** Records supplied follows **

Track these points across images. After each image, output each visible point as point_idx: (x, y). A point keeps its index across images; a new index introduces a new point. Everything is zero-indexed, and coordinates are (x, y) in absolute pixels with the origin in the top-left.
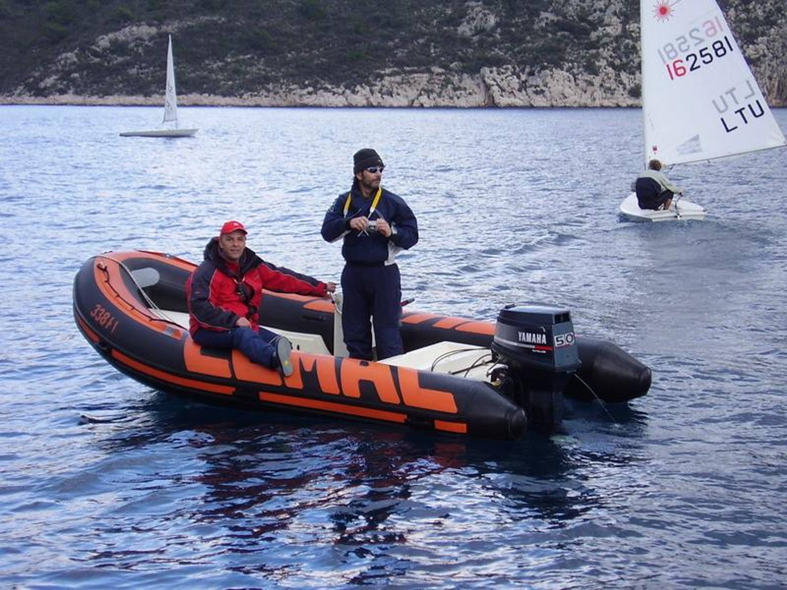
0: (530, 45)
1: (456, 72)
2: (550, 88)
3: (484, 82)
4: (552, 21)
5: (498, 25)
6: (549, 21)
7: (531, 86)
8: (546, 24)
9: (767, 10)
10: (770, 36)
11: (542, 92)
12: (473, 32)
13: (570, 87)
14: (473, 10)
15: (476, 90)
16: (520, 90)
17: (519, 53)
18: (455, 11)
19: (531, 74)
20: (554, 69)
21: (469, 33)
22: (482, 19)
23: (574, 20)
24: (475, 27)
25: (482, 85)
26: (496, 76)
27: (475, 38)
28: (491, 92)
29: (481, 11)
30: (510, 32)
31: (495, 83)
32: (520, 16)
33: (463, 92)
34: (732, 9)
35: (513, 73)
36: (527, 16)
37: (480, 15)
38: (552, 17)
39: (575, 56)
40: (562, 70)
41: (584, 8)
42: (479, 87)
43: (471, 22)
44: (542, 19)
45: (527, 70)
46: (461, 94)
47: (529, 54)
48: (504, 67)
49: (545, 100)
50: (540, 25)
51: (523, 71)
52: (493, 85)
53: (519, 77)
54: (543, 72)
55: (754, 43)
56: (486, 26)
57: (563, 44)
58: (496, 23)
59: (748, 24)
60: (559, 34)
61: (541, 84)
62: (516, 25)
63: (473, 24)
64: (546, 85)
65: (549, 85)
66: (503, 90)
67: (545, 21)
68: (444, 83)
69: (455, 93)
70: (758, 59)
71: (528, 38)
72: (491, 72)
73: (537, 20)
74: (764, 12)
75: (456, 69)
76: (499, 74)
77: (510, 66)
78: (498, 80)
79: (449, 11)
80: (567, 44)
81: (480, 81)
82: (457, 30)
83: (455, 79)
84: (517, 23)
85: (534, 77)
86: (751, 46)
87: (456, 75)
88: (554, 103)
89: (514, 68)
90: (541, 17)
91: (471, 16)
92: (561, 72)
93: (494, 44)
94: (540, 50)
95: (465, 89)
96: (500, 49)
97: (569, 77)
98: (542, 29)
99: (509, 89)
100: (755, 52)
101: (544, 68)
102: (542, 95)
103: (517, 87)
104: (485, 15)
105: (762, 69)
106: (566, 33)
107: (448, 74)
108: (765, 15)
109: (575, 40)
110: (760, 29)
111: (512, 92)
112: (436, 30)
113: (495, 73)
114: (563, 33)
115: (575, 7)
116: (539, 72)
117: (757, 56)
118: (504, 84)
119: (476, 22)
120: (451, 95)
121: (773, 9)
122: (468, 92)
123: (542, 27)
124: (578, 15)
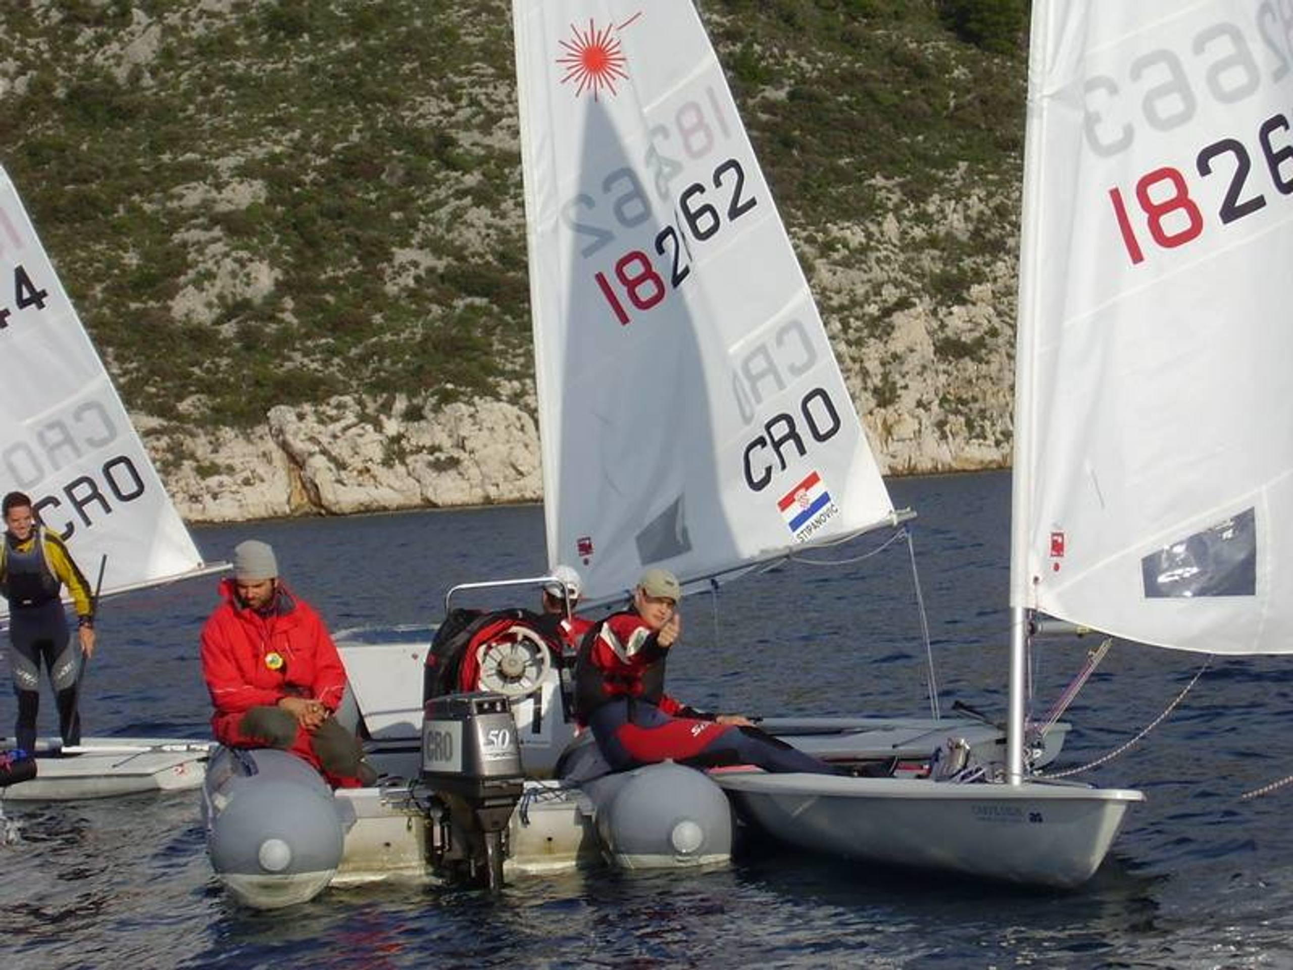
0: (388, 337)
1: (201, 423)
2: (472, 452)
3: (284, 446)
4: (431, 270)
5: (282, 288)
6: (422, 272)
7: (419, 450)
8: (417, 279)
9: (973, 213)
10: (995, 280)
11: (454, 462)
12: (217, 311)
13: (526, 446)
14: (201, 252)
15: (260, 471)
16: (387, 463)
17: (364, 359)
18: (147, 257)
19: (414, 415)
20: (476, 399)
21: (205, 317)
22: (234, 274)
23: (488, 263)
24: (221, 297)
25: (278, 455)
26: (319, 428)
27: (228, 330)
28: (309, 473)
29: (226, 255)
30: (322, 307)
31: (317, 449)
32: (337, 263)
33: (225, 478)
34: (890, 215)
35: (363, 418)
36: (355, 260)
37: (229, 264)
38: (426, 259)
39: (522, 360)
40: (498, 399)
41: (509, 232)
42: (270, 462)
43: (206, 284)
44: (403, 267)
45: (401, 404)
46: (221, 485)
47: (394, 363)
48: (334, 400)
49: (465, 485)
50: (401, 281)
51: (386, 408)
52: (311, 454)
53: (379, 427)
54: (447, 409)
55: (962, 302)
56: (249, 293)
57: (478, 333)
58: (277, 283)
59: (936, 253)
60: (460, 304)
61: (447, 443)
62: (333, 285)
63: (212, 291)
64: (461, 445)
65: (469, 445)
66: (341, 466)
67: (413, 271)
68: (170, 457)
69: (203, 484)
70: (980, 343)
71: (377, 318)
72: (301, 417)
73: (389, 271)
74: (967, 218)
75: (196, 414)
76: (321, 422)
77: (347, 399)
78: (325, 440)
79: (132, 259)
80: (489, 331)
81: (270, 445)
82: (169, 309)
83: (200, 445)
84: (335, 279)
85: (423, 423)
86: (955, 309)
87: (200, 431)
88: (493, 492)
89: (360, 402)
90: (396, 263)
91: (201, 267)
92: (497, 405)
93: (285, 339)
94: (422, 349)
95: (230, 470)
96: (307, 353)
97: (519, 418)
98: (412, 294)
99: (357, 463)
100: (969, 325)
101: (447, 398)
102: (452, 473)
103: (378, 454)
104: (242, 263)
105: (994, 367)
106: (479, 301)
107: (176, 430)
108: (971, 227)
109: (508, 318)
110: (967, 263)
111: (368, 470)
112: (106, 311)
113: (311, 419)
114: (469, 300)
115: (484, 232)
116: (436, 409)
117: (977, 334)
118: (341, 449)
119: (218, 283)
120: (194, 490)
121: (988, 212)
122: (239, 478)
123: (406, 288)
124: (494, 252)
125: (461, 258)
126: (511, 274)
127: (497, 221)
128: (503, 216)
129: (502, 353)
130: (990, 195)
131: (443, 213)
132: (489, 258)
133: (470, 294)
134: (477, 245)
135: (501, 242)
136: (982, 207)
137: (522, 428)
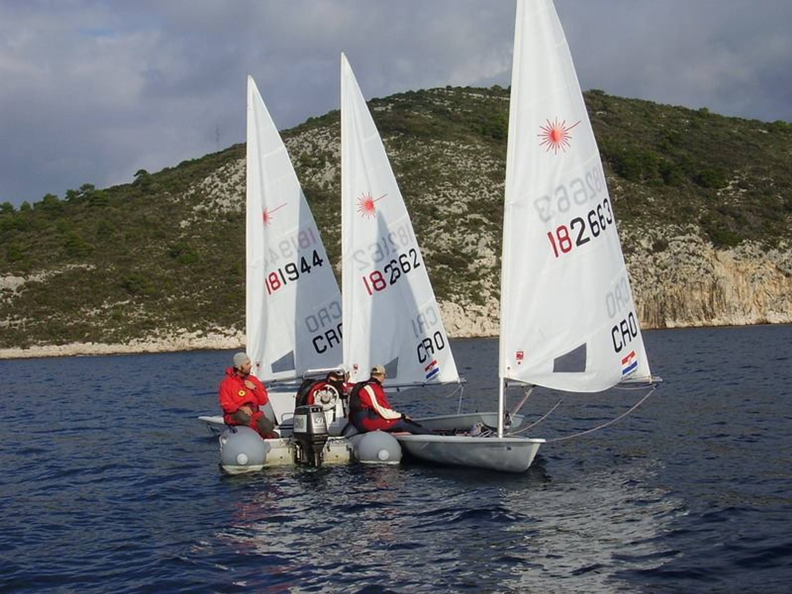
125: (438, 251)
126: (456, 257)
127: (452, 238)
128: (454, 236)
129: (452, 285)
130: (629, 232)
131: (433, 235)
132: (449, 251)
133: (441, 264)
134: (444, 246)
135: (452, 245)
136: (627, 236)
137: (459, 312)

** End of Records supplied **

Task to carry out:
Set down, from the entries above, exactly the lines from the one with "86: (751, 46)" up to and including the one with "123: (542, 27)", and no other lines.

Result of the exercise:
86: (751, 46)
87: (456, 75)
88: (554, 103)
89: (514, 68)
90: (541, 17)
91: (471, 16)
92: (561, 72)
93: (494, 44)
94: (540, 50)
95: (465, 89)
96: (500, 49)
97: (569, 77)
98: (542, 29)
99: (509, 89)
100: (755, 52)
101: (544, 68)
102: (542, 95)
103: (517, 87)
104: (485, 15)
105: (762, 69)
106: (566, 33)
107: (448, 74)
108: (765, 15)
109: (575, 40)
110: (760, 29)
111: (512, 92)
112: (436, 30)
113: (495, 73)
114: (563, 33)
115: (575, 7)
116: (539, 72)
117: (757, 56)
118: (504, 84)
119: (476, 22)
120: (451, 95)
121: (773, 9)
122: (468, 92)
123: (542, 27)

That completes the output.